Directions for this task
Put each line of the dried plant sheet entries below into one numbered list that covers all of the entries, leaving out any blank lines.

[Dataset items]
--

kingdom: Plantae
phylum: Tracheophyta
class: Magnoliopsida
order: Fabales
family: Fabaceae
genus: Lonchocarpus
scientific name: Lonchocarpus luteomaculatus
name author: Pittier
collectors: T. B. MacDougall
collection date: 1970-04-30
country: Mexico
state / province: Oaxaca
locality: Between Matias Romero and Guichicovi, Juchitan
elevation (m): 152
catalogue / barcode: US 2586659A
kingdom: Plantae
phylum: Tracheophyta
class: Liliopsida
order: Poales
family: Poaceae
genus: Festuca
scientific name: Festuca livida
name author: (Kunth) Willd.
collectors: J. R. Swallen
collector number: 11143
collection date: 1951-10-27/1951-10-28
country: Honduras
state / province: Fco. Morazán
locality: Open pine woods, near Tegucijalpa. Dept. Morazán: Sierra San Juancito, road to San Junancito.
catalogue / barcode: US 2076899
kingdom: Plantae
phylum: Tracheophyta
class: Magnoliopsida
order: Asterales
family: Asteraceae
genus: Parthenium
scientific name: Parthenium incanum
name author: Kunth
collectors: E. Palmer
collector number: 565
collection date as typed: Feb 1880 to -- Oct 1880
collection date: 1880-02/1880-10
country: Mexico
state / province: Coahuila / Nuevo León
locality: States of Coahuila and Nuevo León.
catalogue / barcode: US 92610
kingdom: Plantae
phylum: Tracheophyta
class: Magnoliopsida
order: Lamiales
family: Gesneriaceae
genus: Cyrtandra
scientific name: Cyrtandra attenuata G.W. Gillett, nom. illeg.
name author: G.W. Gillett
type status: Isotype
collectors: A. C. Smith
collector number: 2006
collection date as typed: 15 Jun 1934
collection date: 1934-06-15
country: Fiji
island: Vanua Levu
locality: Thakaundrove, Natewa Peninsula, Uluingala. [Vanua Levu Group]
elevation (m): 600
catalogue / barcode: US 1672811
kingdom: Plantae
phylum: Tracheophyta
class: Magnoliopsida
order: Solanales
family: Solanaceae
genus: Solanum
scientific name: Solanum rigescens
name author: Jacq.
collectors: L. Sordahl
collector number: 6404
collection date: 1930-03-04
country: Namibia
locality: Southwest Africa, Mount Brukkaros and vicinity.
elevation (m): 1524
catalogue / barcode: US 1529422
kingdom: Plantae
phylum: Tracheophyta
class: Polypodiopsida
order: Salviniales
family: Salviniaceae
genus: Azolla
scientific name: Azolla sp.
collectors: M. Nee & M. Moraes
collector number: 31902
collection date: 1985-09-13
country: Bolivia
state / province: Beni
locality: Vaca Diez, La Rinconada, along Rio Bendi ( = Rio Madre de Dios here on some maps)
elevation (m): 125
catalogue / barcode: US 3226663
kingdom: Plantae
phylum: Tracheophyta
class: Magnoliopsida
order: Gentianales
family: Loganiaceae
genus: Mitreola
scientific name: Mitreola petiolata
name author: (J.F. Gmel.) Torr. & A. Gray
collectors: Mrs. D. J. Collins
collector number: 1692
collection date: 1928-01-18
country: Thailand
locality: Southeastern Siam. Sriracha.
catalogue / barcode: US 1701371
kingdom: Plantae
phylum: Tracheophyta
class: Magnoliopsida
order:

--

Answer to the task
1. kingdom: Plantae
2. phylum: Tracheophyta
3. class: Magnoliopsida
4. order: Fabales
5. family: Fabaceae
6. genus: Lonchocarpus
7. scientific name: Lonchocarpus luteomaculatus
8. name author: Pittier
9. collectors: T. B. MacDougall
10. collection date: 1970-04-30
11. country: Mexico
12. state / province: Oaxaca
13. locality: Between Matias Romero and Guichicovi, Juchitan
14. elevation (m): 152
15. catalogue / barcode: US 2586659A
16. kingdom: Plantae
17. phylum: Tracheophyta
18. class: Liliopsida
19. order: Poales
20. family: Poaceae
21. genus: Festuca
22. scientific name: Festuca livida
23. name author: (Kunth) Willd.
24. collectors: J. R. Swallen
25. collector number: 11143
26. collection date: 1951-10-27/1951-10-28
27. country: Honduras
28. state / province: Fco. Morazán
29. locality: Open pine woods, near Tegucijalpa. Dept. Morazán: Sierra San Juancito, road to San Junancito.
30. catalogue / barcode: US 2076899
31. kingdom: Plantae
32. phylum: Tracheophyta
33. class: Magnoliopsida
34. order: Asterales
35. family: Asteraceae
36. genus: Parthenium
37. scientific name: Parthenium incanum
38. name author: Kunth
39. collectors: E. Palmer
40. collector number: 565
41. collection date as typed: Feb 1880 to -- Oct 1880
42. collection date: 1880-02/1880-10
43. country: Mexico
44. state / province: Coahuila / Nuevo León
45. locality: States of Coahuila and Nuevo León.
46. catalogue / barcode: US 92610
47. kingdom: Plantae
48. phylum: Tracheophyta
49. class: Magnoliopsida
50. order: Lamiales
51. family: Gesneriaceae
52. genus: Cyrtandra
53. scientific name: Cyrtandra attenuata G.W. Gillett, nom. illeg.
54. name author: G.W. Gillett
55. type status: Isotype
56. collectors: A. C. Smith
57. collector number: 2006
58. collection date as typed: 15 Jun 1934
59. collection date: 1934-06-15
60. country: Fiji
61. island: Vanua Levu
62. locality: Thakaundrove, Natewa Peninsula, Uluingala. [Vanua Levu Group]
63. elevation (m): 600
64. catalogue / barcode: US 1672811
65. kingdom: Plantae
66. phylum: Tracheophyta
67. class: Magnoliopsida
68. order: Solanales
69. family: Solanaceae
70. genus: Solanum
71. scientific name: Solanum rigescens
72. name author: Jacq.
73. collectors: L. Sordahl
74. collector number: 6404
75. collection date: 1930-03-04
76. country: Namibia
77. locality: Southwest Africa, Mount Brukkaros and vicinity.
78. elevation (m): 1524
79. catalogue / barcode: US 1529422
80. kingdom: Plantae
81. phylum: Tracheophyta
82. class: Polypodiopsida
83. order: Salviniales
84. family: Salviniaceae
85. genus: Azolla
86. scientific name: Azolla sp.
87. collectors: M. Nee & M. Moraes
88. collector number: 31902
89. collection date: 1985-09-13
90. country: Bolivia
91. state / province: Beni
92. locality: Vaca Diez, La Rinconada, along Rio Bendi ( = Rio Madre de Dios here on some maps)
93. elevation (m): 125
94. catalogue / barcode: US 3226663
95. kingdom: Plantae
96. phylum: Tracheophyta
97. class: Magnoliopsida
98. order: Gentianales
99. family: Loganiaceae
100. genus: Mitreola
101. scientific name: Mitreola petiolata
102. name author: (J.F. Gmel.) Torr. & A. Gray
103. collectors: Mrs. D. J. Collins
104. collector number: 1692
105. collection date: 1928-01-18
106. country: Thailand
107. locality: Southeastern Siam. Sriracha.
108. catalogue / barcode: US 1701371
109. kingdom: Plantae
110. phylum: Tracheophyta
111. class: Magnoliopsida
112. order:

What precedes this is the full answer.